(Records from a collection)
•••

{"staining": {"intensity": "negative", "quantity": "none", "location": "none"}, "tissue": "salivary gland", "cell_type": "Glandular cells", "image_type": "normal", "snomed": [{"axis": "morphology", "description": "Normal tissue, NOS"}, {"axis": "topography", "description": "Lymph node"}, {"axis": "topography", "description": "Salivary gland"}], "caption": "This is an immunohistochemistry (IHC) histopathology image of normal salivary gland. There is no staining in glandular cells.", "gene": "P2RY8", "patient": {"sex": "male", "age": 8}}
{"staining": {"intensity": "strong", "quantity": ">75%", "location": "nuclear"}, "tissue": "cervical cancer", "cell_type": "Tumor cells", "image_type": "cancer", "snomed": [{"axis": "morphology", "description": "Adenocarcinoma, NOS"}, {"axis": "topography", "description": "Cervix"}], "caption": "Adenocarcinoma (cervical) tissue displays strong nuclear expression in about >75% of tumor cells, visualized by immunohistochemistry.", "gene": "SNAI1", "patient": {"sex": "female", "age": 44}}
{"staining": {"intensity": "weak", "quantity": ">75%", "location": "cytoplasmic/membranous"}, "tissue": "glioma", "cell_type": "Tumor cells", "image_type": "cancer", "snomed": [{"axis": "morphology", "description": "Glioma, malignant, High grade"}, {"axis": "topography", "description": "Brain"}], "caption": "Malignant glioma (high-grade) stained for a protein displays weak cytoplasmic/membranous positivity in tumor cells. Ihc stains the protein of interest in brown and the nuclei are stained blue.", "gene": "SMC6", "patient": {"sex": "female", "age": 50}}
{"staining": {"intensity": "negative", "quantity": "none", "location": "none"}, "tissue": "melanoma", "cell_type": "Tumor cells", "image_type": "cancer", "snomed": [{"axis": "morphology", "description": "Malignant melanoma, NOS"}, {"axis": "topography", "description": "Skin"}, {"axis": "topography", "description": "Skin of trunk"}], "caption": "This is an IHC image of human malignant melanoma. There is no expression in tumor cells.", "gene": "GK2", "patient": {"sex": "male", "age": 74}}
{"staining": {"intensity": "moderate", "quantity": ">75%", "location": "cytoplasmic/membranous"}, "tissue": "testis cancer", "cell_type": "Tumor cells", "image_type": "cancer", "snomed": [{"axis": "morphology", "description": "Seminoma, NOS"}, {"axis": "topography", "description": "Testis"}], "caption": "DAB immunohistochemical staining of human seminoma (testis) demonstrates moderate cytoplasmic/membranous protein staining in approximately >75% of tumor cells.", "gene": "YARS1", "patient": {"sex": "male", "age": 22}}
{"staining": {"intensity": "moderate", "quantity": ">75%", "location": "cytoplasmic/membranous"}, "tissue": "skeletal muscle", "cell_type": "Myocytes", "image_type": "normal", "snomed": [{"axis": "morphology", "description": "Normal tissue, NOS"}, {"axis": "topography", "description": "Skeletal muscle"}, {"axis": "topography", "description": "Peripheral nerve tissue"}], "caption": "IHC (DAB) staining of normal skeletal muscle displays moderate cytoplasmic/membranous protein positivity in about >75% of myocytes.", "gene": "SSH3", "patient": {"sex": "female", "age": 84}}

•••

▶ Work instructions: All of the data must be returned exactly.

▶ Answer to this exercise:
{"staining": {"intensity": "negative", "quantity": "none", "location": "none"}, "tissue": "salivary gland", "cell_type": "Glandular cells", "image_type": "normal", "snomed": [{"axis": "morphology", "description": "Normal tissue, NOS"}, {"axis": "topography", "description": "Lymph node"}, {"axis": "topography", "description": "Salivary gland"}], "caption": "This is an immunohistochemistry (IHC) histopathology image of normal salivary gland. There is no staining in glandular cells.", "gene": "P2RY8", "patient": {"sex": "male", "age": 8}}
{"staining": {"intensity": "strong", "quantity": ">75%", "location": "nuclear"}, "tissue": "cervical cancer", "cell_type": "Tumor cells", "image_type": "cancer", "snomed": [{"axis": "morphology", "description": "Adenocarcinoma, NOS"}, {"axis": "topography", "description": "Cervix"}], "caption": "Adenocarcinoma (cervical) tissue displays strong nuclear expression in about >75% of tumor cells, visualized by immunohistochemistry.", "gene": "SNAI1", "patient": {"sex": "female", "age": 44}}
{"staining": {"intensity": "weak", "quantity": ">75%", "location": "cytoplasmic/membranous"}, "tissue": "glioma", "cell_type": "Tumor cells", "image_type": "cancer", "snomed": [{"axis": "morphology", "description": "Glioma, malignant, High grade"}, {"axis": "topography", "description": "Brain"}], "caption": "Malignant glioma (high-grade) stained for a protein displays weak cytoplasmic/membranous positivity in tumor cells. Ihc stains the protein of interest in brown and the nuclei are stained blue.", "gene": "SMC6", "patient": {"sex": "female", "age": 50}}
{"staining": {"intensity": "negative", "quantity": "none", "location": "none"}, "tissue": "melanoma", "cell_type": "Tumor cells", "image_type": "cancer", "snomed": [{"axis": "morphology", "description": "Malignant melanoma, NOS"}, {"axis": "topography", "description": "Skin"}, {"axis": "topography", "description": "Skin of trunk"}], "caption": "This is an IHC image of human malignant melanoma. There is no expression in tumor cells.", "gene": "GK2", "patient": {"sex": "male", "age": 74}}
{"staining": {"intensity": "moderate", "quantity": ">75%", "location": "cytoplasmic/membranous"}, "tissue": "testis cancer", "cell_type": "Tumor cells", "image_type": "cancer", "snomed": [{"axis": "morphology", "description": "Seminoma, NOS"}, {"axis": "topography", "description": "Testis"}], "caption": "DAB immunohistochemical staining of human seminoma (testis) demonstrates moderate cytoplasmic/membranous protein staining in approximately >75% of tumor cells.", "gene": "YARS1", "patient": {"sex": "male", "age": 22}}
{"staining": {"intensity": "moderate", "quantity": ">75%", "location": "cytoplasmic/membranous"}, "tissue": "skeletal muscle", "cell_type": "Myocytes", "image_type": "normal", "snomed": [{"axis": "morphology", "description": "Normal tissue, NOS"}, {"axis": "topography", "description": "Skeletal muscle"}, {"axis": "topography", "description": "Peripheral nerve tissue"}], "caption": "IHC (DAB) staining of normal skeletal muscle displays moderate cytoplasmic/membranous protein positivity in about >75% of myocytes.", "gene": "SSH3", "patient": {"sex": "female", "age": 84}}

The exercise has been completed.